CL: On this one it's been difficult, but there are so many improvements with color printing now-what you can do digitally to a shot-that it's much easier to make corrections. They even have software that can put things in focus. A lot of the challenge on this project has been the schedule, because as Tim [Burton] was shooting, I was cutting it and showing him tapes of what I'd done. He could modify the movie as we went along in order to meet the release schedule. So far it's worked very well.
MM: Is that typically how you work together?
CL: Mostly I'm there on set, in a trailer or wherever I have my cutting room set up, and he can come in between set-ups. But on this film, with all the varied locations and the schedule, I couldn't always be there with him. But I would bring him tapes or send them to him. He'd mull them over and make a few comments-that's how we worked.
MM: Did the story of Planet of the Apes change much from when you saw the first script?
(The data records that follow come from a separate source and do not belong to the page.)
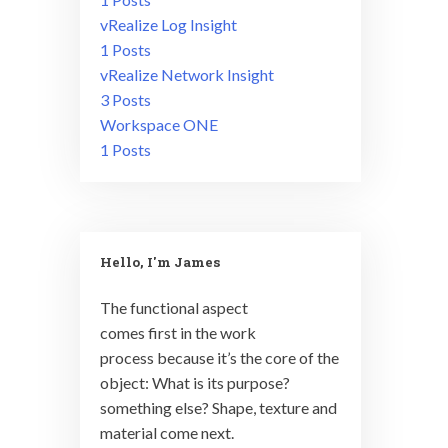
vRealize Log Insight
1 Posts
vRealize Network Insight
3 Posts
Workspace ONE
1 Posts
Hello, I'm James
The functional aspect
comes first in the work
process because it’s the core of the
object: What is its purpose?
something else? Shape, texture and
material come next.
CL: Tim took things out as he was shooting-rather than take it out in the cutting room-just based on his instincts, his feeling for the material as he was shooting. That helped a lot; otherwise we would have had to take a lot of it out later [in the cutting room].
MM: For you, is there such a thing as too much coverage?
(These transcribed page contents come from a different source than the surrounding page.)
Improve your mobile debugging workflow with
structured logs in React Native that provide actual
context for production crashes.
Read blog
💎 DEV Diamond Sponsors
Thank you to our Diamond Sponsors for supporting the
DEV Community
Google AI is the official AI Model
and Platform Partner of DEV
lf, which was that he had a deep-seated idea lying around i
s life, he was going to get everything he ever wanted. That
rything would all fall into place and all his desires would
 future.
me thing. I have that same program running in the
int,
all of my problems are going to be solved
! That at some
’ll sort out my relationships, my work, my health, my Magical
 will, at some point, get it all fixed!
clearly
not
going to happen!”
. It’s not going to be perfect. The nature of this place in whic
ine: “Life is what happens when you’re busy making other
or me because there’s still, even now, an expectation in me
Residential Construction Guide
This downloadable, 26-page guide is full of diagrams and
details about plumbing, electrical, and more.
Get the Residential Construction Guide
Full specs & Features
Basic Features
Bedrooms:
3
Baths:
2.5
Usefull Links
CL: Coverage is great: it makes for a long first cut and it complicates the editing process, but in the end the movies are better. Of course it all depends on the director: Michael Bay gets unbelievable coverage, and all of us are only as good as the material we get. [Bay] shoots so much great stuff that it's hard in a way to figure out what you want to take out. It's hard for him, as well. Yet Tim Burton, for example, has a very clear idea of what the result is, so those movies come together a little easier, but there are fewer possibilities for making changes to the story.
MM: Does cutting something like Ed Wood require a different approach from you than a film like Con Air?
CL: No, because I'm always just responding to the material. It's great for me. For example, Pearl Harbor was fabulous because I could work with some incredible battle footage one day then the next day do some romantic love scene. Normally, you don't get that in one movie. [You might not] even get it in consecutive years.
MM: Do you ever go on the set?
CL: I do, but not very often. For one thing, it takes away from time dedicated to my job. It's fun to see something shot and then to see how it's translated onto film, but people ask me questions when I'm on the set that I don't really want to have to answer, like: 'What does this look like?' or 'How did such and such a shot turn out?'
MM: So it doesn't help your job to see how something was shot?
CL: No, I leave that to the directors. They use their memory and say, 'I remember a better take.' They make that translation. It's better for me to just hammer away at it in on the Avid.
MM: How do you keep track of the big picture when you're cutting?
CL: Well, that's the trick-it's hard. That comes in later, when it's all together, or sometimes halfway through when you start to see that maybe this character is about this, or you start to ask: 'Why is this one doing this?'
MM: Are you ever surprised by the results of your work?
CL: I never know how this stuff is going to be received. All I do is try to make things clear for the audience, because that's the way I am in life: I like things presented in a simple, direct way. And I think that's how audiences feel when they're sitting in their seats: they don't know where the film is taking them and they don't have to be told everything every step of the way, but they do need some guidance. We do that in [the editing room]-we help them along.